Danielle também demonstrou preocupação com o regramento do CNJ que permite a liberação dos internos do HCTP sem o exame de cessação de periculosidade. “Eles estão sendo desiternados com relatório biopsicossocial, um documento construído por assistente social, psicólogo e o médico psiquiatra assistente, que não é um perito forense para atestar que aquele paciente não apresenta mais perigo. Atesta somente se tem condição da alta hospitalar”, contestou.
Sobrecarga no sistema de saúde
“O sistema de saúde de Santa Catarina não está preparado para absorver a demanda com o fechamento do Hospital de Custódia, já que parte dos pacientes deverão ser encaminhados para a rede hospitalar geral e para os CAPs, que hoje não têm condições de receber essa demanda”. A opinião é da desembargadora Cinthia Beatriz da Silva Bittencourt Schaefer, que preside o Grupo de Monitoramento e Fiscalização dos Sistemas Prisional e Socioeducativo do Tribunal de Justiça de Santa Catarina.
A desembargadora destacou que o assunto é delicado e complexo porque envolve temas sensíveis para as pessoas. “Trata-se de uma discussão que engloba a saúde mental e o cometimento de crimes. E desde que a resolução do CNJ foi publicada, nós estamos empenhados em cumprir o regramento de forma eficiente e segura para a população.”
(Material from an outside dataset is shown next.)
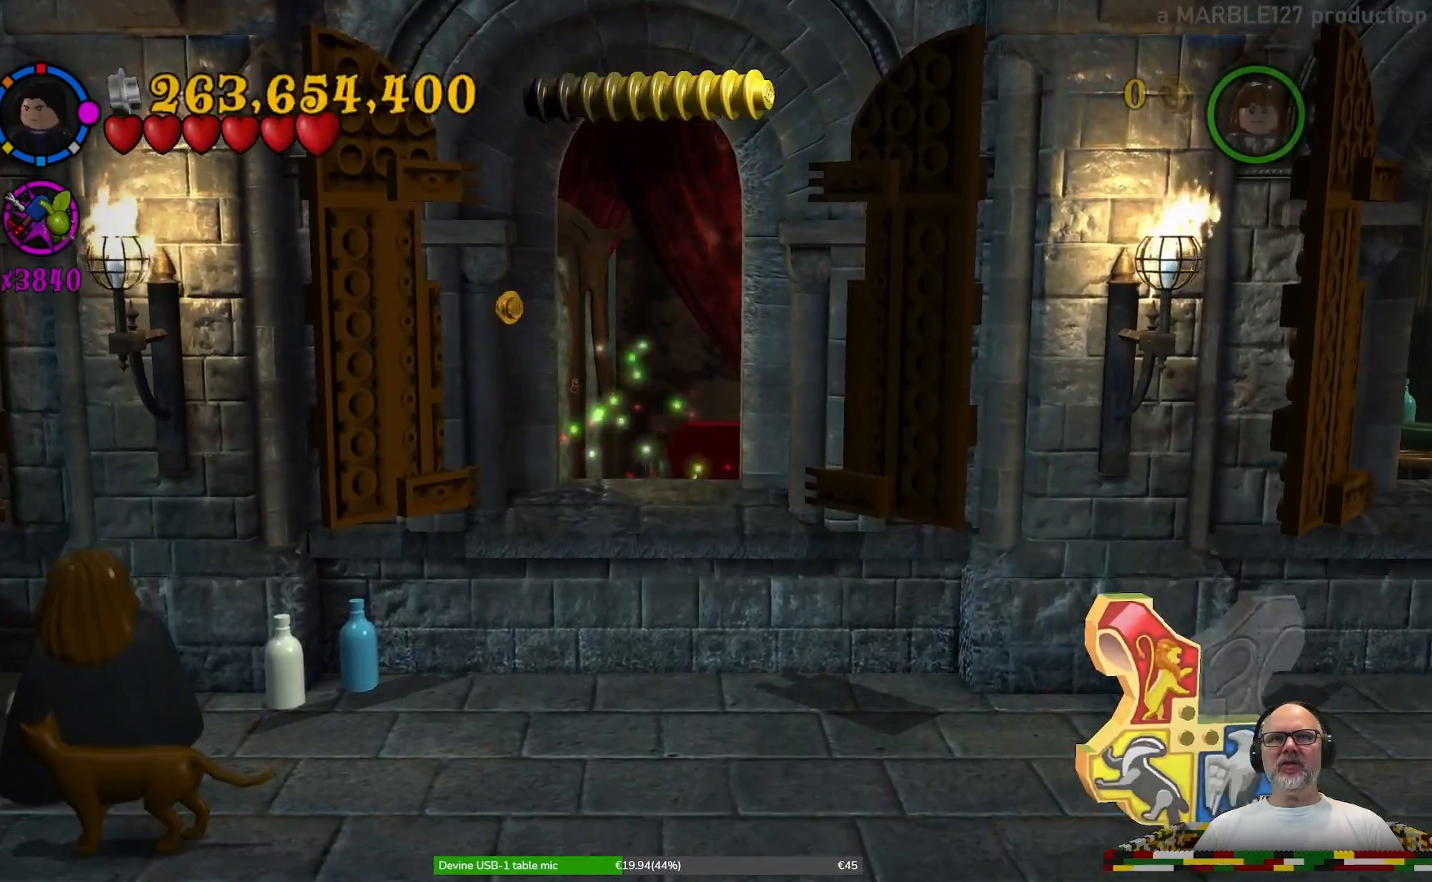
{"buttons": [], "left_stick": "center", "right_stick": "center", "events": []}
O secretário de Estado da Saúde, Diogo Demarchi, compartilha da opinião de que o sistema de saúde não está preparado para atender a demanda. Segundo explicou, os hospitais gerais têm um limite de 15% para leitos psiquiátricos. O Estado tem também o Instituto de Psiquiatria (IPQ) que atende principalmente emergências psiquiátricas. “No final da década de 1980, o IPQ tinha mais de mil leitos psiquiátricos. Hoje, são 185 leitos e 72 pessoas que moram no instituto. Santa Catarina não está totalmente preparada para absorver a demanda do HCTP.”
Encaminhamentos
Ao final da reunião, o deputado Dr. Vicente Caropreso sugeriu que o governo do Estado, por meio da Procuradoria Geral do Estado (PGE), atue juridicamente para que seja estendido o prazo para o fechamento do Hospital de Custódia e Tratamento Psiquiátrico. O parlamentar sugere que Santa Catarina siga os passos do governo do Rio de Janeiro, que obteve decisão liminar favorável no Supremo Tribunal Federal (STF) para manter os hospitais de custódia daquele estado em funcionamento.
Além disso, falou que vai entrar em contato com os deputados da Bancada Federal catarinense no Congresso Nacional para que reforcem as reivindicações no âmbito federal, inclusive solicitando ao Ministério da Saúde o envio de mais recursos para reforço do sistema de saúde no estado.